Pour le Dr Garrigou-Grandchamp, toute cette agitation parlementaire autour de la question de la démographie médicale à la veille des élections présidentielle et législative n’a qu’une visée électoraliste. « Ils doivent rendre des comptes à leurs électeurs. Mais les mesures coercitives ne feront rien qu’accélérer la fuite, elles seront contre-productives. Ce qu’il faut c’est se demander pourquoi les jeunes ne veulent plus s’installer. Il y a trop de contraintes et les politiques n’ont rien compris. »

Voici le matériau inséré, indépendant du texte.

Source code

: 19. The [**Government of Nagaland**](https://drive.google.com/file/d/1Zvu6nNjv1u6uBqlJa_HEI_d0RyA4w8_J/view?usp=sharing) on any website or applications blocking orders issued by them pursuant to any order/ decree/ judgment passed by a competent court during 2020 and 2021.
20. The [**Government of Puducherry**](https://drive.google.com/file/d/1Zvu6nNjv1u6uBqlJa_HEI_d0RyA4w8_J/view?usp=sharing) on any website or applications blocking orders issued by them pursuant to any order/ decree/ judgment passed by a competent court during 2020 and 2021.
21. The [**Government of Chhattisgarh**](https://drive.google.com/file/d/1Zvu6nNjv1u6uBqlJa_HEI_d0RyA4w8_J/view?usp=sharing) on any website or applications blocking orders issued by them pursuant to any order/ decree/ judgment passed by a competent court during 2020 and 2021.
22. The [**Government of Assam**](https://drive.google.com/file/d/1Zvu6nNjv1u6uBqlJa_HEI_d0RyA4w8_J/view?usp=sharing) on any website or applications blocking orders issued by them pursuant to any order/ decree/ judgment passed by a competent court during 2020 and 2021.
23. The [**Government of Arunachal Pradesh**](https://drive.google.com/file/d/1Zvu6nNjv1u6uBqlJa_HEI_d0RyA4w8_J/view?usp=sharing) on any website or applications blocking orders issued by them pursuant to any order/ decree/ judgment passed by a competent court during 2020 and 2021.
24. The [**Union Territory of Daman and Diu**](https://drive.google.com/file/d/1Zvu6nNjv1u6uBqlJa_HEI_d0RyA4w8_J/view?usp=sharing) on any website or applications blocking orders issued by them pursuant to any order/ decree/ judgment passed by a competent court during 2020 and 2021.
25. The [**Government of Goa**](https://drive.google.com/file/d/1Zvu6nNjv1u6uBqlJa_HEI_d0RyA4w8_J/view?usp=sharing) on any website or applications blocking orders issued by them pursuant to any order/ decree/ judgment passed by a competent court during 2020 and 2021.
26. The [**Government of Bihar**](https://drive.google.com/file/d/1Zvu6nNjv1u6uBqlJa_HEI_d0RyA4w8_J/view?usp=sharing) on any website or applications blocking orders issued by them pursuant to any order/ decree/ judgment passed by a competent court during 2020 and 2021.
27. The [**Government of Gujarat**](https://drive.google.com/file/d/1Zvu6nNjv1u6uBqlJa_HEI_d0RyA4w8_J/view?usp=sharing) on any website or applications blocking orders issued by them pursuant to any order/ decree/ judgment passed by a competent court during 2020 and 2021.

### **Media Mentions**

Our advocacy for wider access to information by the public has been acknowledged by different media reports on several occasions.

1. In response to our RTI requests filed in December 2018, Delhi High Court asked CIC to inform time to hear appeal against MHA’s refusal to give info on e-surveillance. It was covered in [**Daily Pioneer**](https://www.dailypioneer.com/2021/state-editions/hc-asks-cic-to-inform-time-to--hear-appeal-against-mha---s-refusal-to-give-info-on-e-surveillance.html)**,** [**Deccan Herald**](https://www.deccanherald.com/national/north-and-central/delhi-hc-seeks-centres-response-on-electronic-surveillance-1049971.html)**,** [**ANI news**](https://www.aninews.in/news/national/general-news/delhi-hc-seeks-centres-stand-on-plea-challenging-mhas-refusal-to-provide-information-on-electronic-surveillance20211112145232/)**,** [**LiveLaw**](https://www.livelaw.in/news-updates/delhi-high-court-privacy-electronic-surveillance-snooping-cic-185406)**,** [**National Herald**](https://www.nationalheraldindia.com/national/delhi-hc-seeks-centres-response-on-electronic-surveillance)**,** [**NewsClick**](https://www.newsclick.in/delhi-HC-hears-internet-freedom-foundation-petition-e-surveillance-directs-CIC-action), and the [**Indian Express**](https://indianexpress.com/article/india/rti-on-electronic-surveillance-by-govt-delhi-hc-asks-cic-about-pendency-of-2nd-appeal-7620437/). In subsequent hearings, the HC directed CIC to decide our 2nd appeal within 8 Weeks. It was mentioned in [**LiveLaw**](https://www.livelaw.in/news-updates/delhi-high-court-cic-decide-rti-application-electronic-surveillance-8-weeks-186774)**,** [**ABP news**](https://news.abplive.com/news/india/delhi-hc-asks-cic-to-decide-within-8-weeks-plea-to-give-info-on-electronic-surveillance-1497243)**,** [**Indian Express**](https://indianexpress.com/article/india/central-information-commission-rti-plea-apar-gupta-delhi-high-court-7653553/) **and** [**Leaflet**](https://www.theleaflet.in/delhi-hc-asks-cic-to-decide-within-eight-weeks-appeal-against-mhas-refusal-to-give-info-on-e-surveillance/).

Les candidats à l’élection présidentielle semblent au contraire avoir bien saisi qu’il ne fallait pas aller sur le terrain de la coercition pour ne pas se mettre à dos un électorat relativement important. Ainsi, François Hollande, le candidat socialiste, s’est dit récemment opposé aux mesures réellement coercitives. Il préfère limiter l’installation de médecins dans les zones sur-dotées surtout en secteur à honoraires libres, plutôt que de les obliger à s’installer dans les zones sous-dotées. Martine Aubry, la première secrétaire du PS est pourtant de l’avis contraire. Elle veut demander aux jeunes médecins de s’installer pendant cinq ans après la fin de leur formation, dans les zones de pénurie.